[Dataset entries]
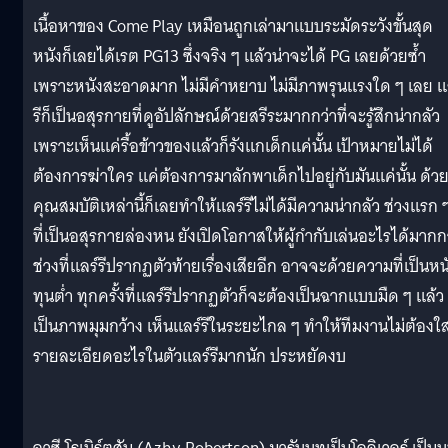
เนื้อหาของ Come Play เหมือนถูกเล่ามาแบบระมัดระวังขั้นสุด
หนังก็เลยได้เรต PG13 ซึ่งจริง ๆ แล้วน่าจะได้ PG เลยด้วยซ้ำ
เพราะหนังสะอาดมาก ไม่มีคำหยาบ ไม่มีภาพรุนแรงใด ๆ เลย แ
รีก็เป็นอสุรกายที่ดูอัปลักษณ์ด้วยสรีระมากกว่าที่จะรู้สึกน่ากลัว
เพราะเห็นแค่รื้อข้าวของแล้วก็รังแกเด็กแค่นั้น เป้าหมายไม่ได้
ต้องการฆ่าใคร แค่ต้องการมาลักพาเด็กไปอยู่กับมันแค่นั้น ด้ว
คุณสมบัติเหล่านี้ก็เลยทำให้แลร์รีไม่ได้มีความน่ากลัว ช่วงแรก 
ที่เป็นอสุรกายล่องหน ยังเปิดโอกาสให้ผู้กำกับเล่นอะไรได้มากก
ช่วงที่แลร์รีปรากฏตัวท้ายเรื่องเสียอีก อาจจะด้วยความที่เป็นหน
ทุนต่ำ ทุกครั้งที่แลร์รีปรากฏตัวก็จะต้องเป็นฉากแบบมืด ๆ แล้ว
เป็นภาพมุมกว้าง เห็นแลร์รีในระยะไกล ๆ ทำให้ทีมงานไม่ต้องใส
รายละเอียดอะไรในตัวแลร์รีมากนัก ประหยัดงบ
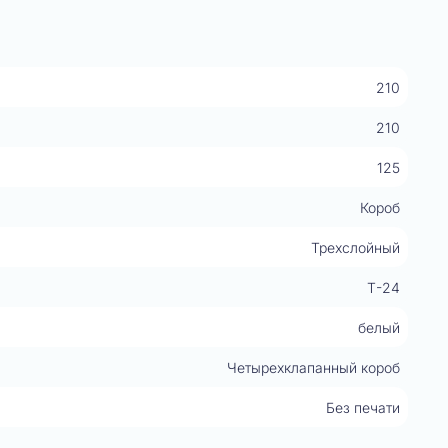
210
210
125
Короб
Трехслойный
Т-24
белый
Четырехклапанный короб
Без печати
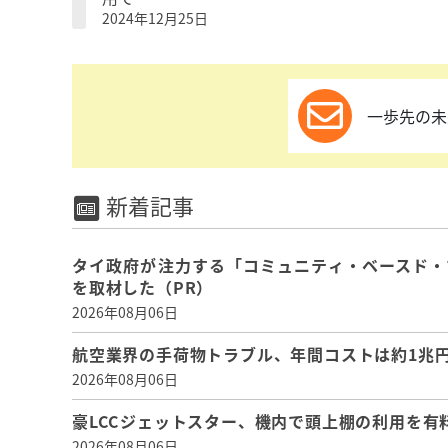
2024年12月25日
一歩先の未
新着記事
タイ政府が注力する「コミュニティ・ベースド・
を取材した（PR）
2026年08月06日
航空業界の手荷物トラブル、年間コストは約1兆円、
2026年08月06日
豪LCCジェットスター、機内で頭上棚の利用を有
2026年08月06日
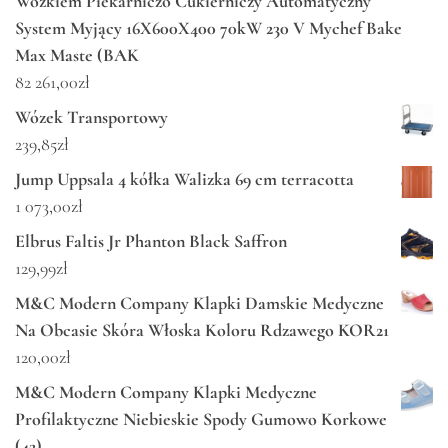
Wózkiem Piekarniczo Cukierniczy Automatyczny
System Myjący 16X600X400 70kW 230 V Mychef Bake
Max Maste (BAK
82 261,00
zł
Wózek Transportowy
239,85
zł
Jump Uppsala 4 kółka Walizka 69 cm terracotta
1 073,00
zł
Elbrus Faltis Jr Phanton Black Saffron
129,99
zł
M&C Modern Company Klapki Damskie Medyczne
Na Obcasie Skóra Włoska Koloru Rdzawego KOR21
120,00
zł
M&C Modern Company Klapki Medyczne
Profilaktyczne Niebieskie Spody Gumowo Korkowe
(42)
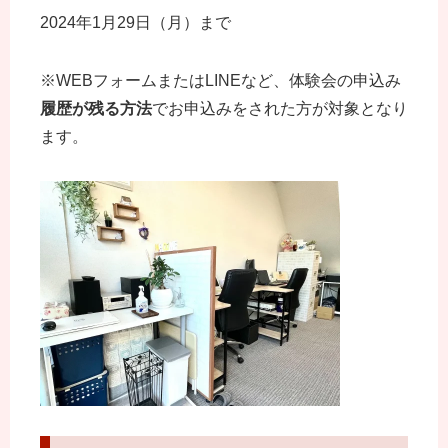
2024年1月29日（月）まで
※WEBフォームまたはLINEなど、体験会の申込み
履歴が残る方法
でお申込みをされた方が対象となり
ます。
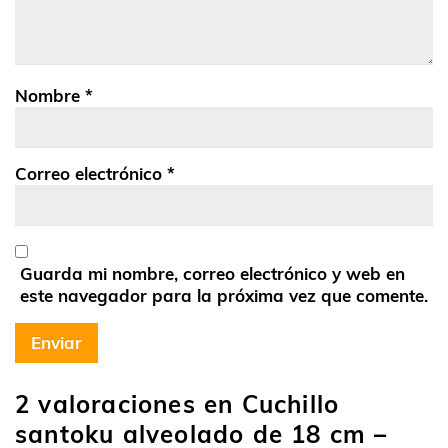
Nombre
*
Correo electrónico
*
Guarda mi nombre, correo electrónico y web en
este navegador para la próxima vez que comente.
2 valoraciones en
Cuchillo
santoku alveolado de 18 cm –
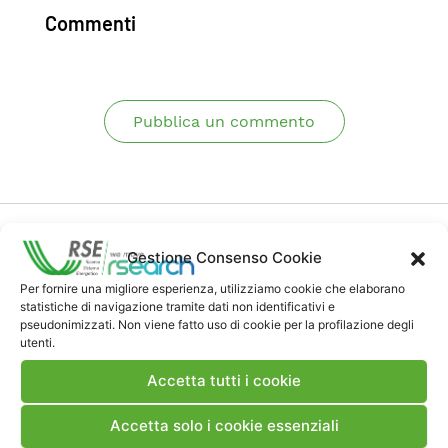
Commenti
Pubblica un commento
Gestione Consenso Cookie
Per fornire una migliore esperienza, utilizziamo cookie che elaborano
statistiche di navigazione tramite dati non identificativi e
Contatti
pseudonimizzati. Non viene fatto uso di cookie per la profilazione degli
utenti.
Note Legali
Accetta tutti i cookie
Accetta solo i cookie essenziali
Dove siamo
...
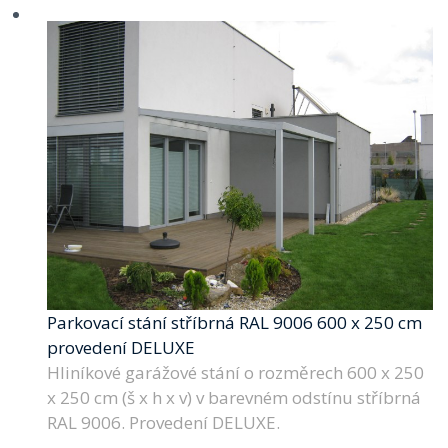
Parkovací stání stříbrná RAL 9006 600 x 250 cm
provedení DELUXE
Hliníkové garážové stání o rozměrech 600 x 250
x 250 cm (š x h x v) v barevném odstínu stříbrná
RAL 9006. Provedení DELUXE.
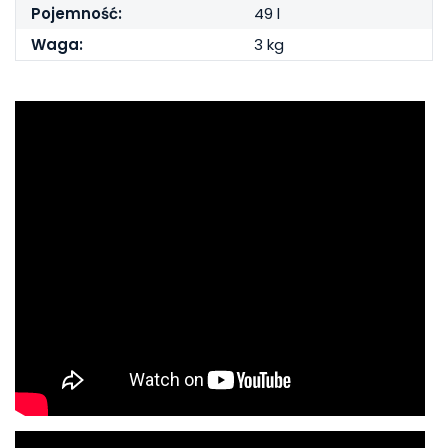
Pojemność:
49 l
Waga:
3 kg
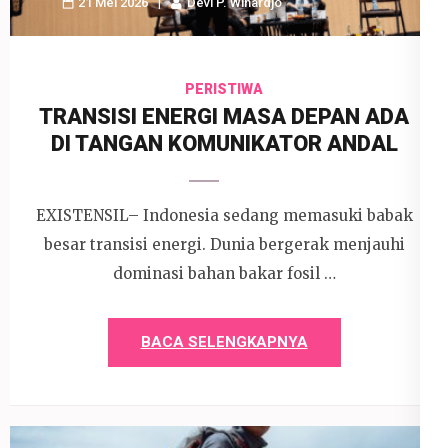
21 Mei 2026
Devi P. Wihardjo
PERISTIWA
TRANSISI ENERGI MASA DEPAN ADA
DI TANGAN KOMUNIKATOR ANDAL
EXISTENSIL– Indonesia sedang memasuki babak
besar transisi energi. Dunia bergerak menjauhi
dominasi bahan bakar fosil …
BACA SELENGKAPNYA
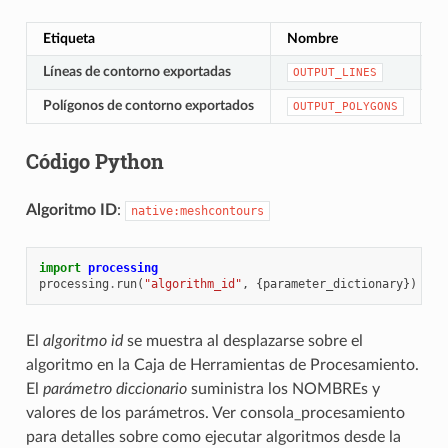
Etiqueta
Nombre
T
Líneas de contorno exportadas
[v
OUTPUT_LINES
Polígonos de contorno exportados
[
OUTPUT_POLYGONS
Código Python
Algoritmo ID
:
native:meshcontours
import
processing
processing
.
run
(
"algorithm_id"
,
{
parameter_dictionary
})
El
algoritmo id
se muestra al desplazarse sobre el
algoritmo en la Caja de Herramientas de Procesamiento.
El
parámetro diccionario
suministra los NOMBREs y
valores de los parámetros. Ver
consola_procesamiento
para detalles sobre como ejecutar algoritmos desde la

→ Directive
Look above for the line with "เพราะเห็นแค่รื" and the line with "M&C Modern Company Klapki Damskie Medyczne"; set down those two lines and all lines between them exactly, without pictures and without anything else.

→ Solution to this problem
เพราะเห็นแค่รื้อข้าวของแล้วก็รังแกเด็กแค่นั้น เป้าหมายไม่ได้
ต้องการฆ่าใคร แค่ต้องการมาลักพาเด็กไปอยู่กับมันแค่นั้น ด้ว
คุณสมบัติเหล่านี้ก็เลยทำให้แลร์รีไม่ได้มีความน่ากลัว ช่วงแรก 
ที่เป็นอสุรกายล่องหน ยังเปิดโอกาสให้ผู้กำกับเล่นอะไรได้มากก
ช่วงที่แลร์รีปรากฏตัวท้ายเรื่องเสียอีก อาจจะด้วยความที่เป็นหน
ทุนต่ำ ทุกครั้งที่แลร์รีปรากฏตัวก็จะต้องเป็นฉากแบบมืด ๆ แล้ว
เป็นภาพมุมกว้าง เห็นแลร์รีในระยะไกล ๆ ทำให้ทีมงานไม่ต้องใส
รายละเอียดอะไรในตัวแลร์รีมากนัก ประหยัดงบ
210
210
125
Короб
Трехслойный
Т-24
белый
Четырехклапанный короб
Без печати
2024年12月25日
一歩先の未
新着記事
タイ政府が注力する「コミュニティ・ベースド・
を取材した（PR）
2026年08月06日
航空業界の手荷物トラブル、年間コストは約1兆円、
2026年08月06日
豪LCCジェットスター、機内で頭上棚の利用を有
2026年08月06日
Wózkiem Piekarniczo Cukierniczy Automatyczny
System Myjący 16X600X400 70kW 230 V Mychef Bake
Max Maste (BAK
82 261,00
zł
Wózek Transportowy
239,85
zł
Jump Uppsala 4 kółka Walizka 69 cm terracotta
1 073,00
zł
Elbrus Faltis Jr Phanton Black Saffron
129,99
zł
M&C Modern Company Klapki Damskie Medyczne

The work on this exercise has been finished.